Develop gene or cell-based therapies for AATD:

AATD patients have low levels of circulating AAT protein, predisposing them to early onset emphysema from an imbalance in protease and antiprotease activity in the lungs. To combat lung damage, patients with AATD are treated with lifelong infusions of pooled human plasma AAT. The invasive nature of this treatment, its expense, and its requirement for lifelong exposure to human blood products support the need for alternative therapies. Supplying patients with normal AAT gene expression and protein production, either through vector-based gene delivery or delivery of engraftable cells expressing the normal AAT gene is an approach that could circumvent the shortcomings of current treatment approaches. The Wilson Lab has demonstrated the ability of AAT gene therapy to protect animals against experimental emphysema and determined that lung-localized transgene delivery is more efficient than conventional gene delivery to peripheral tissues.
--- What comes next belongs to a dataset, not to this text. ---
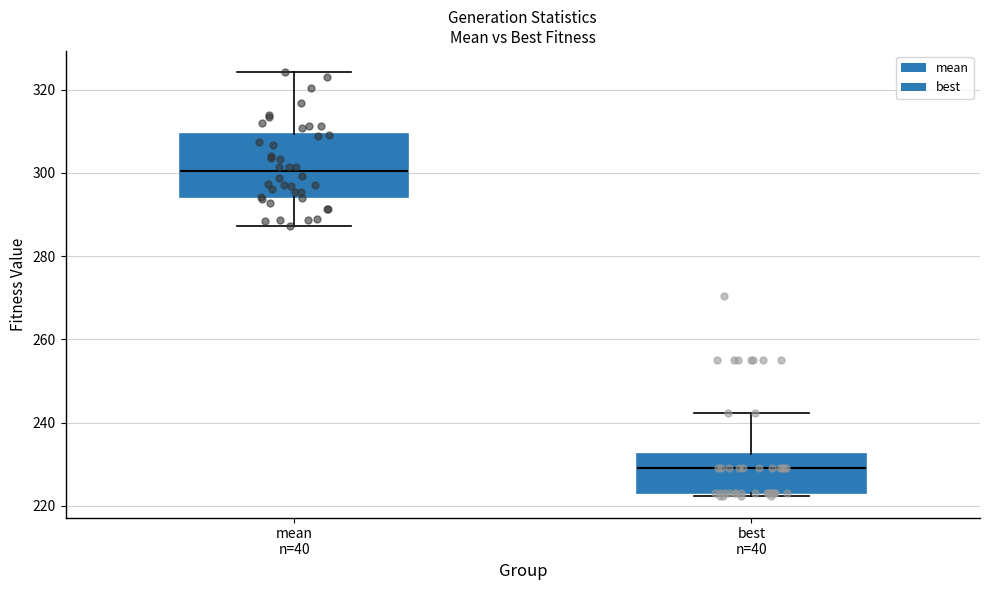

Where does the upper whisker of the box for best n=40 end on the y-axis? The values are not printed on the chart, so give them approximately, as read against the axis.

242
We have likewise developed methods for footprint free gene editing of patient iPSCs and used them to correct the Z mutation responsible for AATD in patient cells. We are now collaborating with colleagues at UMass Medical School to develop methods for transplant of gene-corrected patient iPSCs and to test their capacity to engraft and function in the livers of recipient animals. If successful, this line of research will represent an important first step towards a cure for patients with AATD.